It isn’t a happily-ever-after love story but it spins a layered narrative of how different states in the North-East came to be. And it paints an evocative picture of the birth of the North-East, a region largely absent from children’s literature. Moreover, as any good story ought to, it contains multitudes—from the poignancy of relationships to a reverence for nature and new beginnings.

The imaginative plot is brought alive by captivating illustrations—my favourite part of the book. I wouldn’t be surprised if children poke their stubby fingers at a page, pointing to far too many things and asking a whole lot of questions. The drawings skilfully hold multiple stories within the book’s 17 pages, even mindful of details that signify the multiple communities of the North-East, through distinct clothes and jewellery.

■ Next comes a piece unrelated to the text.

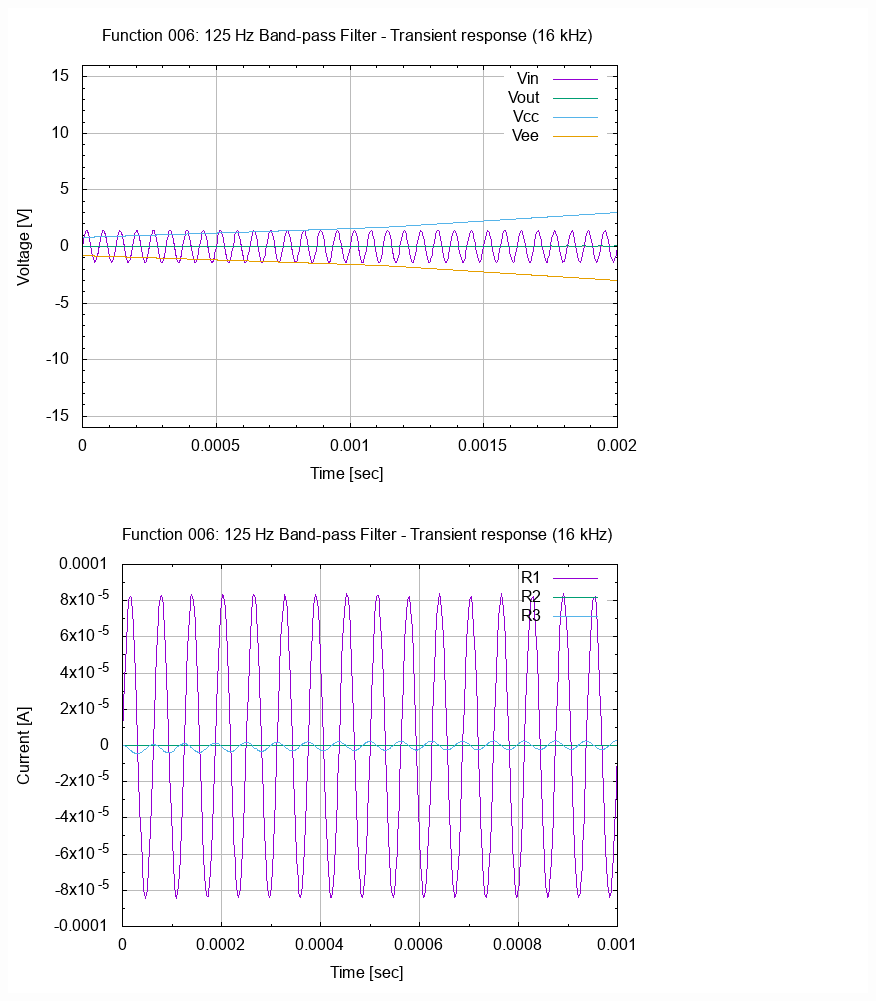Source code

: ![125 Hz Band-pass Filter - Transient response @ 16 kHz (detail)](../ecad/gnucap/26.006.00.01.02.03.png)

![125 Hz Band-pass Filter - Transient response @ 16 kHz](../ecad/gnucap/26.006.00.02.02.png)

The book is also evocative of Keditsu’s keen interest in the textiles of Nagaland and its neighbouring states. She uses her Instagram account @MekhalaMama to promote indigenous jewellery and clothes through personal styling posts. Not surprisingly, these choices seep into the book. Ukepenuopfü wears a white Naga mekhala bordered with red and black stripes similar to Keditsu’s wedding mekhala set.

By reviving a little-known Angami folktale, Keditsu draws attention to a mother—in Angami, Ukepenuopfü translates into “the one who birthed us” . It is indicative of the author’s feminist leanings. In 2018, she published a collection of poems, Sopfünuo, that portray the plight of women in patriarchal Nagaland.

Ukepenuopfü is Keditsu’s first attempt at a children’s book. And by rethinking the folktale in English, she has unlocked it for young readers from all corners of the world. Perhaps it will find a place among the Eric Carles and Enid Blytons.